Today, I purchased a red top to wear on Feb. 19th, brought my hummingbird feeder out of storage and filled it with bright red stuff, bought a bunch of red candles and paper lanterns, and brought out my red dishes and red wine glasses for the 16-day event.
If you need great ideas, just head over to Laguna Nursery where Ruben Flores has an entire Asian room set up for your shopping pleasure (see photo at the top of this blog). Last time I checked, he still had red paper lanterns in stock, and offers a plethora of all sorts of Chinese/Asian decor.
Added tip: The south of your home (or a designated bedroom or living room) is your “red” area specifically, as it generates recognition, pay raises, and fame. Lighting red candles here is especially auspicious when you want to generate that intention.
Step #5. Get a Fresh Wreath for Your Front Door.
The typical Chinese New Year wreath looks a lot like a bauble-y Christmas wreath with a lot of red and gold ornaments. Whatever you do, don’t buy anything with dead sticks!
I buy a fresh pussy willow wreath with fresh greens, as it signifies great health and vitality (Small fact: North American Natives use the pussy willow bark and roots for pain killer and fever reduction. Small coincidence, right?)
Step #6: Pile a Bowl with Oranges and Tangerines.
Oranges signify wealth and Tangerines good fortune. Today, I found a classic gold basket (which I wouldn’t use at any other time of the year) for my 16 days of fruits.

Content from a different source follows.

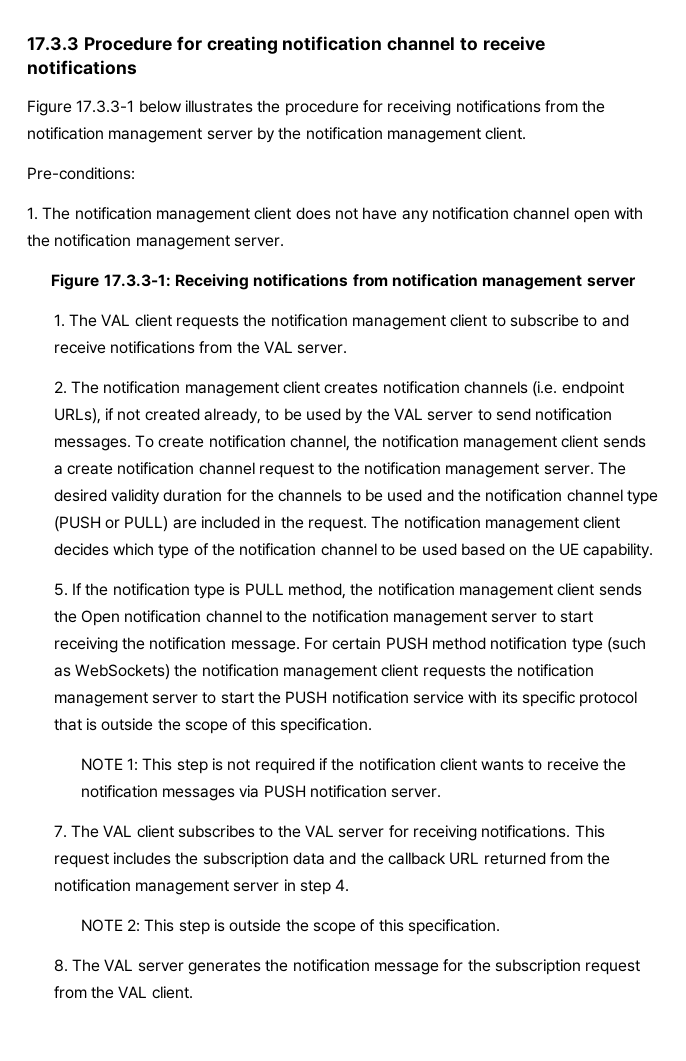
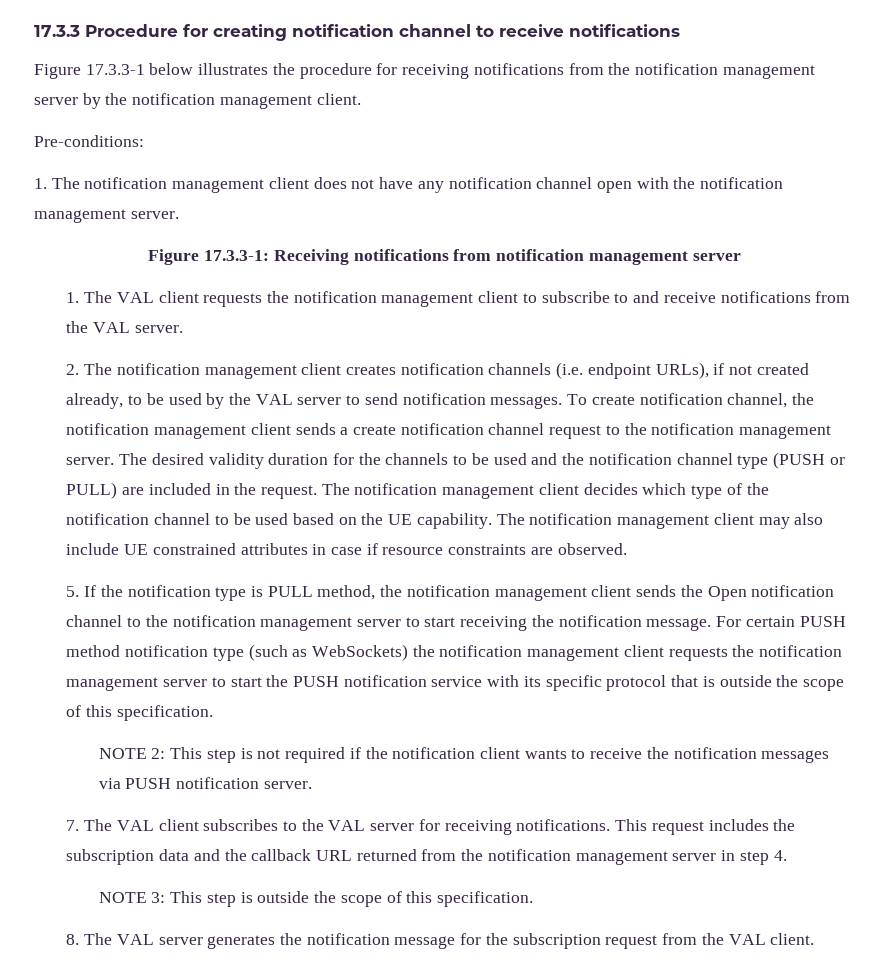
(654, 551) none -> [496,513,824,529] [66,543,627,555] The notification management client may also include UE constrained attributes in case if resource constraints are observed.
[126,758,138,771] 1: -> [151,748,166,759] 2:
[126,919,140,932] 2: -> [151,892,166,903] 3:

Be sure to replace any fruit that is aging or showing spots during this time period.
Step #6: No Knives In Use in your Kitchen on New Year’s Eve or New Year’s Day.
This might seem a tough rule to follow, particularly as the next Step encourages you to have a New Year’s Eve Feast with people you love. Many Chinese don’t allow knives in the kitchen during the entire 16 days, which requires weeks of careful food planning and preparation in advance!
Step #7: New Year’s Eve Feast (Wednesday).
Popular foods on Chinese New Year’s have significance, too:
Soup: “Everything better than last year.”
Whole Fish: Togetherness and sustainability of relationship
Steamed buns and dumpling: Good luck
Long Noodles: Long life (don’t cut them!)
On Feb. 18th, I’m fixing my shrimp and salmon soup with mushrooms, Soba noodles and dumplings (from Trader Joe’s because I’ll never figure out how to do homemade dumplings).
While I’m still checking, both Mandarin King in North Laguna and Starfish Asian Cuisine in South Laguna celebrate Chinese New Year with special dishes and drinks. Watch my Facebook page for updates.
Step #8: Stay Up Till Midnight and Ring a Bell
Much like what we American’s have adapted with a falling ball, Chinese New Year’s Eve keeps people up until midnight, but they normally ring bells in their home, or go to a popular square where gongs and bells are played at midnight.
Step #9: Write Out Your Intentions for 16 Days, Beginning Chinese New Year’s Day.
Rules of thumb on this:
Write only 3-5 intentions or goals that are of highest priority. Write them in present tense, as if they’ve already been accomplished. Write them. Don’t type them, don’t just read them in your head. Write them every single day.
Step #10: Look for Shifts and Record Them.
Look for changes in your life with expectancy, and record actions you’re taking and “auspicious” events that begin to show up in support of your intention. (This is more me, not so much from the Chinese New Year folks. I do know it works, though!)
Enjoy the great new energy as our New Year unfolds this week!